* _DATA RECORDS_:
=======
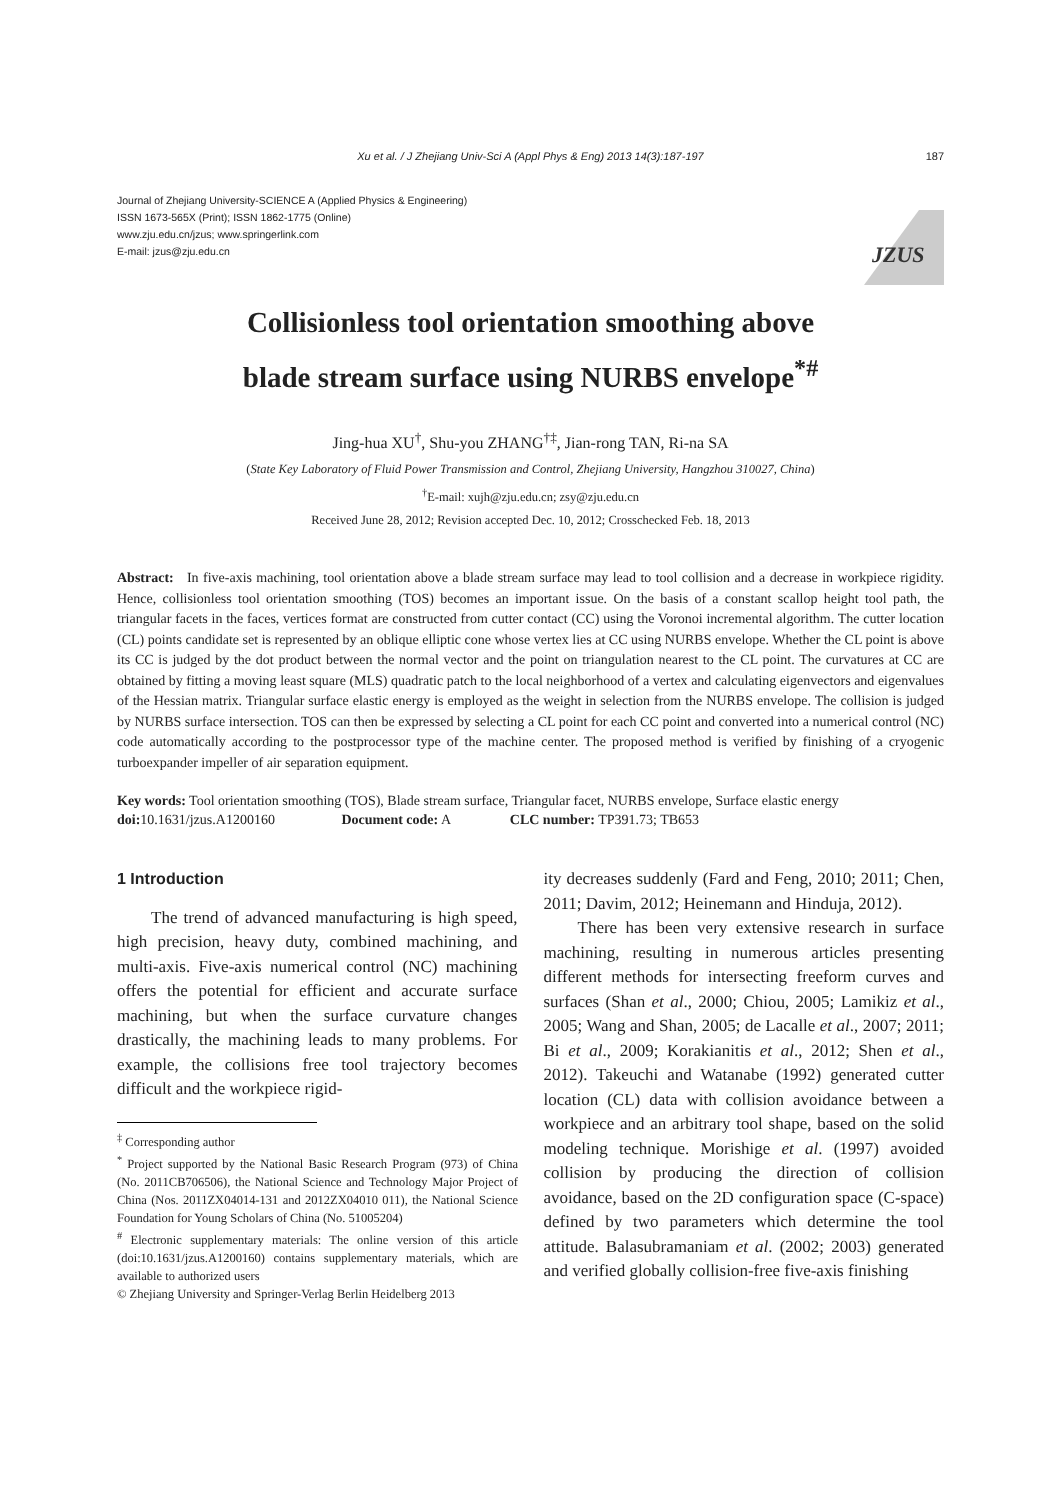Xu et al. / J Zhejiang Univ-Sci A (Appl Phys & Eng) 2013 14(3):187-197 187
Journal of Zhejiang University-SCIENCE A (Applied Physics & Engineering)
ISSN 1673-565X (Print); ISSN 1862-1775 (Online)
www.zju.edu.cn/jzus; www.springerlink.com
E-mail: jzus@zju.edu.cn
JZUS
Collisionless tool orientation smoothing above
blade stream surface using NURBS envelope<sup>*#</sup>
Jing-hua XU<sup>†</sup>, Shu-you ZHANG<sup>†‡</sup>, Jian-rong TAN, Ri-na SA
(State Key Laboratory of Fluid Power Transmission and Control, Zhejiang University, Hangzhou 310027, China)
<sup>†</sup> E-mail: xujh@zju.edu.cn; zsy@zju.edu.cn
Received June 28, 2012; Revision accepted Dec. 10, 2012; Crosschecked Feb. 18, 2013
Abstract: In five-axis machining, tool orientation above a blade stream surface may lead to tool collision and a decrease in workpiece rigidity. Hence, collisionless tool orientation smoothing (TOS) becomes an important issue. On the basis of a constant scallop height tool path, the triangular facets in the faces, vertices format are constructed from cutter contact (CC) using the Voronoi incremental algorithm. The cutter location (CL) points candidate set is represented by an oblique elliptic cone whose vertex lies at CC using NURBS envelope. Whether the CL point is above its CC is judged by the dot product between the normal vector and the point on triangulation nearest to the CL point. The curvatures at CC are obtained by fitting a moving least square (MLS) quadratic patch to the local neighborhood of a vertex and calculating eigenvectors and eigenvalues of the Hessian matrix. Triangular surface elastic energy is employed as the weight in selection from the NURBS envelope. The collision is judged by NURBS surface intersection. TOS can then be expressed by selecting a CL point for each CC point and converted into a numerical control (NC) code automatically according to the postprocessor type of the machine center. The proposed method is verified by finishing of a cryogenic turboexpander impeller of air separation equipment.
Key words: Tool orientation smoothing (TOS), Blade stream surface, Triangular facet, NURBS envelope, Surface elastic energy
doi: 10.1631/jzus.A1200160 Document code: A CLC number: TP391.73; TB653
1 Introduction
The trend of advanced manufacturing is high speed, high precision, heavy duty, combined machining, and multi-axis. Five-axis numerical control (NC) machining offers the potential for efficient and accurate surface machining, but when the surface curvature changes drastically, the machining leads to many problems. For example, the collisions free tool trajectory becomes difficult and the workpiece rigid-
<sup>‡</sup> Corresponding author
<sup>*</sup> Project supported by the National Basic Research Program (973) of China (No. 2011CB706506), the National Science and Technology Major Project of China (Nos. 2011ZX04014-131 and 2012ZX04010 011), the National Science Foundation for Young Scholars of China (No. 51005204)
<sup>#</sup> Electronic supplementary materials: The online version of this article (doi:10.1631/jzus.A1200160) contains supplementary materials, which are available to authorized users
© Zhejiang University and Springer-Verlag Berlin Heidelberg 2013
ity decreases suddenly (Fard and Feng, 2010; 2011; Chen, 2011; Davim, 2012; Heinemann and Hinduja, 2012).
There has been very extensive research in surface machining, resulting in numerous articles presenting different methods for intersecting freeform curves and surfaces (Shan et al., 2000; Chiou, 2005; Lamikiz et al., 2005; Wang and Shan, 2005; de Lacalle et al., 2007; 2011; Bi et al., 2009; Korakianitis et al., 2012; Shen et al., 2012). Takeuchi and Watanabe (1992) generated cutter location (CL) data with collision avoidance between a workpiece and an arbitrary tool shape, based on the solid modeling technique. Morishige et al. (1997) avoided collision by producing the direction of collision avoidance, based on the 2D configuration space (C-space) defined by two parameters which determine the tool attitude. Balasubramaniam et al. (2002; 2003) generated and verified globally collision-free five-axis finishing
=======
* _WORK TO COMPLETE_:
As listed above, the lines from the line with "ISSN 1673-565X (Print);" to the line with "Received June 28, 2012;" are to be echoed exactly, with both ends included and nothing added.

* _TASK ANSWER_:
ISSN 1673-565X (Print); ISSN 1862-1775 (Online)
www.zju.edu.cn/jzus; www.springerlink.com
E-mail: jzus@zju.edu.cn
JZUS
Collisionless tool orientation smoothing above
blade stream surface using NURBS envelope<sup>*#</sup>
Jing-hua XU<sup>†</sup>, Shu-you ZHANG<sup>†‡</sup>, Jian-rong TAN, Ri-na SA
(State Key Laboratory of Fluid Power Transmission and Control, Zhejiang University, Hangzhou 310027, China)
<sup>†</sup> E-mail: xujh@zju.edu.cn; zsy@zju.edu.cn
Received June 28, 2012; Revision accepted Dec. 10, 2012; Crosschecked Feb. 18, 2013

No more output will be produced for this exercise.